Overhearing the noisy majority

Words & images © Paul Ransom

Things begin, as so often they do, with a coffee. This time, a café, a sudden storm in winter. Strangers abruptly crammed. Staff struggling to keep up. For a few minutes there is heavy rain chaos, until, after a while, a lull. People settle in various seats. Phones get consulted and orders start to arrive. Perfect eavesdropping conditions. But what exactly am I overhearing?

It does not take long for my surveillant ears to register the tenor of Channel Tuesday Afternoon. The apocalypse was last week’s big letdown and, collectively, we have passed ‘peak civilisation’ and are now hurtling inexorably towards a future of creeping technocratic tyranny, all-round incompetence, and shit cinema.

“It’s fucken basic, mate. If y’re gonna set a fucken dog trap, wear fucken gloves,” opines the strapping young tradie on the table adjacent.1

While his similarly attired buddy laps up the animal maiming advice, I notice that trapper and friend are both more youthful and less rugged up than the room’s core demographic. However, neither the lack of decades nor the absence of a sensible jacket can put a lid on the prevailing ‘we was bred tough but these days blokes can’t even rig up a rudimentary dog trap’ rant. What’s more, our young complainer is equally irritated by the ubiquitous incompetence and shoddy workmanship of all other tradesfolk.

**TASK GOAL**
Please continue the essay about overhearing conversations in a café during a winter storm, starting right after its final sentence about the young complainer's irritation with other tradesfolk.

**RECORDS SUPPLIED**
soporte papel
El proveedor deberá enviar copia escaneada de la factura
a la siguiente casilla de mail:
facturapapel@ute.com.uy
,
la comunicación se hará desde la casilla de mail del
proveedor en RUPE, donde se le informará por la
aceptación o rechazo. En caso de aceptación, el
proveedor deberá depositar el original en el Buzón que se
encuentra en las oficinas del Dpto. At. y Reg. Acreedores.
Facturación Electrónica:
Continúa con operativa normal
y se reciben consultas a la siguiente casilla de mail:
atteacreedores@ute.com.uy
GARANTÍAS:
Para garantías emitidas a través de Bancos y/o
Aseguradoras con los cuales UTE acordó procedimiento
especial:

**ANSWER**
  • Inspired by his muscular tirade, I picture thousands of good-hearted pensioners cowering in the corners of countless loungerooms while leaky rooves and bad wiring make awful messes of otherwise pleasant afternoons and lazy, unskilled louts in hi-vis vests goof-off in nearby pubs enjoying a bet with mates. 

Meanwhile, people old enough to be our canine-imperilling chum’s grandparents hunker into their puffer jackets and nurse their extra hot lattes. “Oh, you know Greg,” one of them says, entirely confident in her judgement. “Thinks he knows everything.” Hearing this, her companion chimes in to the effect that “Gregory” is exactly what we might expect from someone without a vagina. “It’s just so selfish though,” the verdict is further outlined, to which there are nods and tuts and a final damning assessment. “But no one cares about anyone anymore, do they?”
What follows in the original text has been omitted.